PHP Stemmer is a PHP interface to the stemming algorithms from the Snowball project, largely inspired by Richard Boulton's PyStemmer.
It uses FFI (PHP >= 7.4.0) and expects to find the file libstemmer.so (a version of Libstemmer compiled as shared library) in LD_LIBRARY_PATH.
In order to set up this kind of environment you can take a look at docker-php-libstemmer Dockerfile or you can use the corresponding docker image: amaccis/php-libstemmer
PHP Stemmer is available on Packagist, you can install it using Composer.

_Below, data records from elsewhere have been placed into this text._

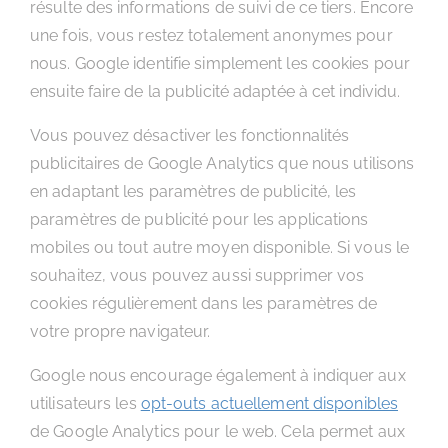
résulte des informations de suivi de ce tiers. Encore
une fois, vous restez totalement anonymes pour
nous. Google identifie simplement les cookies pour
ensuite faire de la publicité adaptée à cet individu.
Vous pouvez désactiver les fonctionnalités
publicitaires de Google Analytics que nous utilisons
en adaptant les paramètres de publicité, les
paramètres de publicité pour les applications
mobiles ou tout autre moyen disponible. Si vous le
souhaitez, vous pouvez aussi supprimer vos
cookies régulièrement dans les paramètres de
votre propre navigateur.
Google nous encourage également à indiquer aux
utilisateurs les
opt-outs actuellement disponibles
de Google Analytics pour le web. Cela permet aux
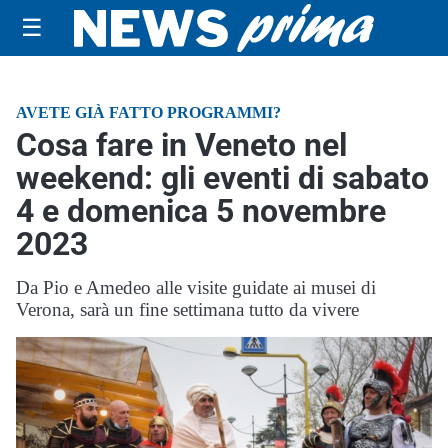
☰
AVETE GIÀ FATTO PROGRAMMI?
Cosa fare in Veneto nel
weekend: gli eventi di sabato
4 e domenica 5 novembre
2023
Da Pio e Amedeo alle visite guidate ai musei di
Verona, sarà un fine settimana tutto da vivere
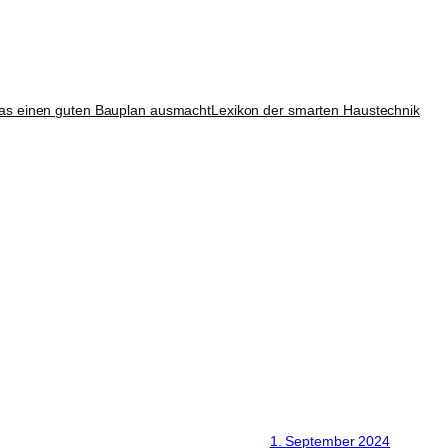
as einen guten Bauplan ausmacht
Lexikon der smarten Haustechnik
1. September 2024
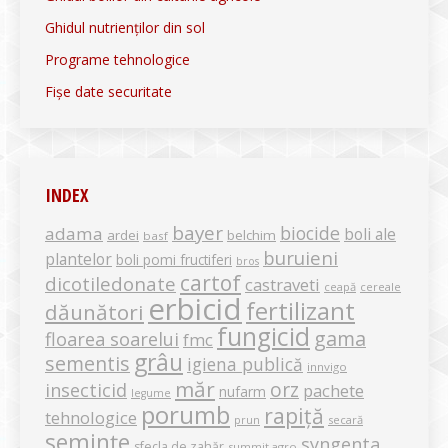
Ghidul nutrienților din sol
Programe tehnologice
Fișe date securitate
INDEX
bayer
biocide
adama
boli ale
ardei
belchim
basf
buruieni
plantelor
boli pomi fructiferi
bros
cartof
dicotiledonate
castraveti
ceapă
cereale
erbicid
fertilizant
dăunători
fungicid
gama
floarea soarelui
fmc
grâu
sementis
igiena publică
innvigo
măr
orz
insecticid
pachete
nufarm
legume
porumb
rapiță
tehnologice
secară
prun
semințe
syngenta
sfecla de zahăr
summit agro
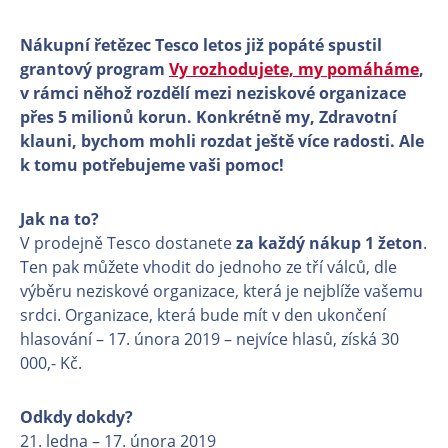
Nákupní řetězec Tesco letos již popáté spustil
grantový program
Vy rozhodujete, my pomáháme
,
v rámci něhož rozdělí mezi neziskové organizace
přes 5 milionů korun. Konkrétně my, Zdravotní
klauni, bychom mohli rozdat ještě více radosti. Ale
k tomu potřebujeme vaši pomoc!
Jak na to?
V prodejně Tesco dostanete
za každý nákup 1 žeton
.
Ten pak můžete vhodit do jednoho ze tří válců, dle
výběru neziskové organizace, která je nejblíže vašemu
srdci. Organizace, která bude mít v den ukončení
hlasování – 17. února 2019 – nejvíce hlasů, získá 30
000,- Kč.
Odkdy dokdy?
21. ledna – 17. února 2019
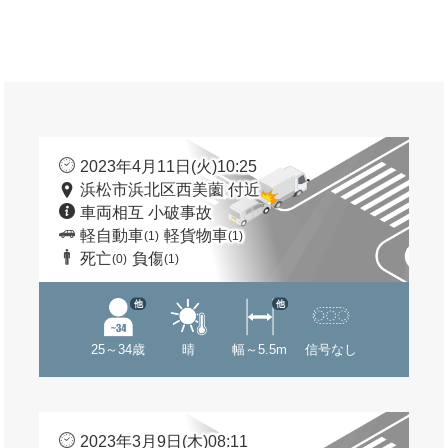
2023年4月11日(火)10:25
浜松市浜北区西美薗 付近
車両相互 小破事故
軽自動車
軽貨物車
(1)
(1)
死亡
負傷
(0)
(1)
他
他
25～34歳
晴
幅～5.5m
信号なし
2023年3月9日(木)08:11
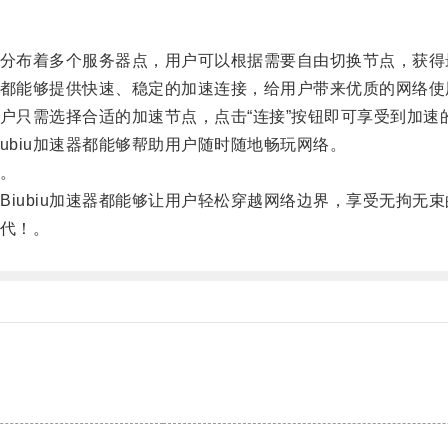
内分布着多个服务器点，用户可以根据需要自由切换节点，获得
器都能够提供快速、稳定的加速连接，给用户带来优质的网络使
用户只需选择合适的加速节点，点击“连接”按钮即可享受到加速
biu加速器都能够帮助用户随时随地畅玩网络。
手。
ubiu加速器都能够让用户轻松穿越网络边界，享受无拘无束
时代！。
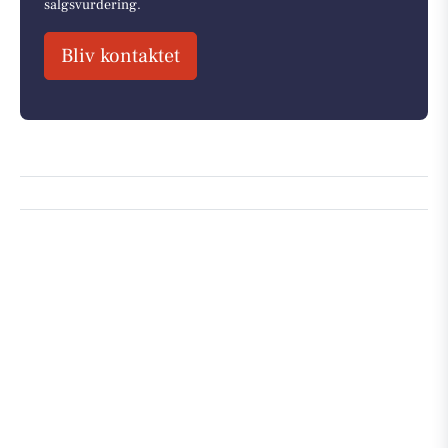
salgsvurdering.
Bliv kontaktet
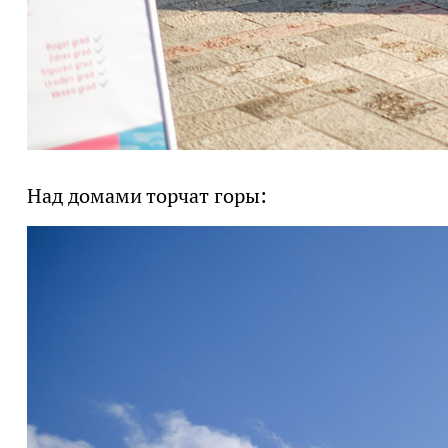
Над домами торчат горы:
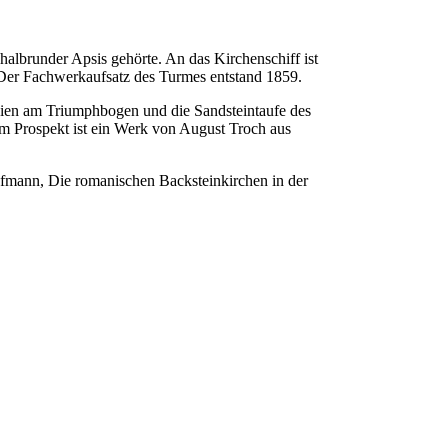
halbrunder Apsis gehörte. An das Kirchenschiff ist
 Der Fachwerkaufsatz des Turmes entstand 1859.
eien am Triumphbogen und die Sandsteintaufe des
em Prospekt ist ein Werk von August Troch aus
fmann, Die romanischen Backsteinkirchen in der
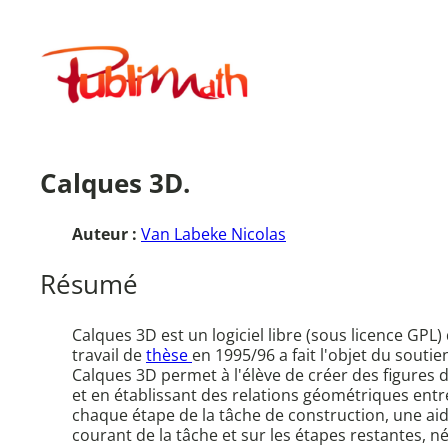
Aller
au
Publimath
contenu
Calques 3D.
Auteur :
Van Labeke Nicolas
Résumé
Calques 3D est un logiciel libre (sous licence GP
travail de
thèse
en 1995/96 a fait l'objet du souti
Calques 3D permet à l'élève de créer des figures 
et en établissant des relations géométriques entre
chaque étape de la tâche de construction, une aide
courant de la tâche et sur les étapes restantes, 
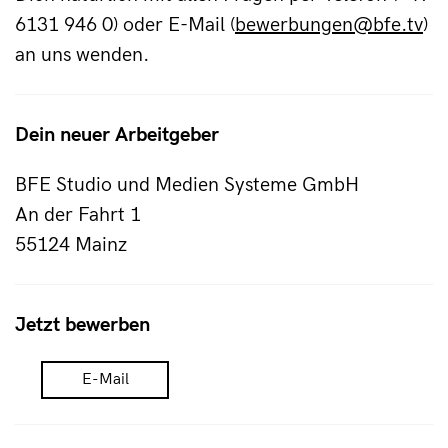
6131 946 0) oder E-Mail (
bewerbungen@bfe.tv
)
an uns wenden.
Dein neuer Arbeitgeber
BFE Studio und Medien Systeme GmbH
An der Fahrt 1
55124 Mainz
Jetzt bewerben
E-Mail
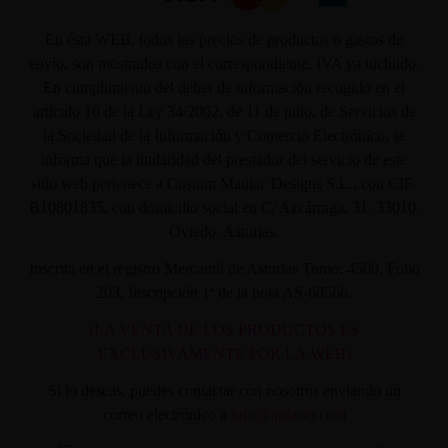
En ésta WEB, todos los precios de productos o gastos de
envío, son mostrados con el correspondiente, IVA ya incluido.
En cumplimiento del deber de información recogido en el
artículo 10 de la Ley 34/2002, de 11 de julio, de Servicios de
la Sociedad de la Información y Comercio Electrónico, se
informa que la titularidad del prestador del servicio de este
sitio web pertenece a Custom Maniac Designs S.L., con CIF-
B10801835, con domicilio social en C/ Azcárraga, 31. 33010.
Oviedo. Asturias.
Inscrita en el registro Mercantil de Asturias Tomo: 4500, Folio
203, Inscripción 1ª de la hoja AS-60566.
(LA VENTA DE LOS PRODUCTOS ES
EXCLUSIVAMENTE POR LA WEB)
Si lo deseas, puedes contactar con nosotros enviando un
correo electrónico a
info@aplacer.com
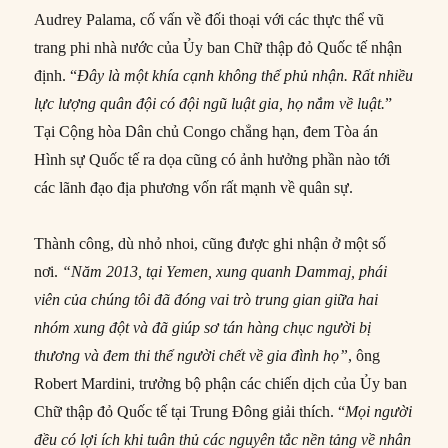
Audrey Palama, cố vấn về đối thoại với các thực thể vũ
trang phi nhà nước của Ủy ban Chữ thập đỏ Quốc tế nhận
định. “
Đây là một khía cạnh không thể phủ nhận. Rất nhiều
lực lượng quân đội có đội ngũ luật gia, họ nắm về luật.
”
Tại Cộng hòa Dân chủ Congo chẳng hạn, đem Tòa án
Hình sự Quốc tế ra dọa cũng có ảnh hưởng phần nào tới
các lãnh đạo địa phương vốn rất mạnh về quân sự.
Thành công, dù nhỏ nhoi, cũng được ghi nhận ở một số
nơi.
“Năm 2013, tại Yemen, xung quanh Dammaj, phái
viên của chúng tôi đã đóng vai trò trung gian giữa hai
nhóm xung đột và đã giúp sơ tán hàng chục người bị
thương và đem thi thể người chết về gia đình họ”
, ông
Robert Mardini, trưởng bộ phận các chiến dịch của Ủy ban
Chữ thập đỏ Quốc tế tại Trung Đông giải thích. “
Mọi người
đều có lợi ích khi tuân thủ các nguyên tắc nền tảng về nhân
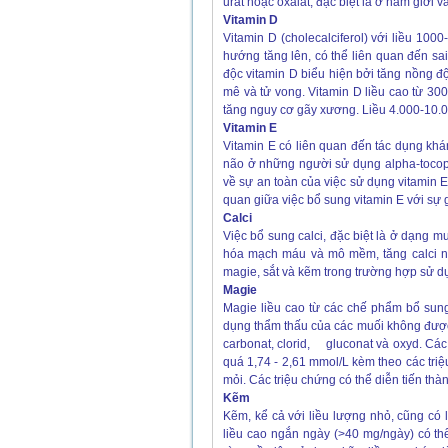
urat hoặc oxalat, đặc biệt là ở nam giới v
Vitamin D
Vitamin D (cholecalciferol) với liều 100
hướng tăng lên, có thể liên quan đến sa
độc vitamin D biểu hiện bởi tăng nồng độ
mê và tử vong. Vitamin D liều cao từ 30
tăng nguy cơ gãy xương. Liều 4.000-10.
Vitamin E
Vitamin E có liên quan đến tác dụng khá
não ở những người sử dụng alpha-tocoph
về sự an toàn của việc sử dụng vitamin E
quan giữa việc bổ sung vitamin E với sự 
Calci
Việc bổ sung calci, đặc biệt là ở dạng mu
hóa mạch máu và mô mềm, tăng calci niệ
magie, sắt và kẽm trong trường hợp sử d
Magie
Magie liều cao từ các chế phẩm bổ sun
dụng thẩm thấu của các muối không được
carbonat, clorid, gluconat và oxyd. Các
quá 1,74 - 2,61 mmol/L kèm theo các triệ
mỏi. Các triệu chứng có thể diễn tiến thàn
Kẽm
Kẽm, kể cả với liều lượng nhỏ, cũng có
liều cao ngắn ngày (>40 mg/ngày) có th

composer require amaccis/php-stemmer
<?php
use Amaccis\Stemmer\Stemmer;
use Amaccis\Stemmer\Enum\CharacterEncodingEnum;
$algorithms = Stemmer::algorithms();
var_dump($algorithms);
/*
array(29) {
[0] =>
string(6) "arabic"
[1] =>
string(8) "armenian"
[2] =>
string(6) "basque"
[3] =>
string(7) "catalan"
[4] =>
string(6) "danish"
[5] =>
string(5) "dutch"
[6] =>
string(7) "english"
[7] =>
string(7) "finnish"
[8] =>
string(6) "french"
[9] =>
string(6) "german"
[10] =>
string(5) "greek"
[11] =>
string(5) "hindi"
[12] =>
string(9) "hungarian"
[13] =>
string(10) "indonesian"
[14] =>
string(5) "irish"
[15] =>
string(7) "italian"
[16] =>
string(10) "lithuanian"
[17] =>
string(6) "nepali"
[18] =>
string(9) "norwegian"
[19] =>
string(6) "porter"
[20] =>
string(10) "portuguese"
[21] =>
string(8) "romanian"
[22] =>
string(7) "russian"
[23] =>
string(7) "serbian"
[24] =>
string(7) "spanish"
[25] =>
string(7) "swedish"
[26] =>
string(5) "tamil"
[27] =>
string(7) "turkish"
[28] =>
string(7) "yiddish"
}
*/
$algorithm = "english";
$word = "cycling";
$stemmer = new Stemmer($algorithm); // default character encoding is UTF-8
$stem = $stemmer->stemWord($word);
var_dump($stem);
/*
string(4) "cycl"
*/
$algorithm = "basque";
$word = "aberatsenetakoa";
$stemmer = new Stemmer($algorithm, CharacterEncodingEnum::ISO_8859_1);
$stem = $stemmer->stemWord($word);
var_dump($stem);
/*
string(8) "aberatse"
*/
All files are MIT © Andrea Maccis except for resources/libstemmer.h BSD-3 © Snowball Project.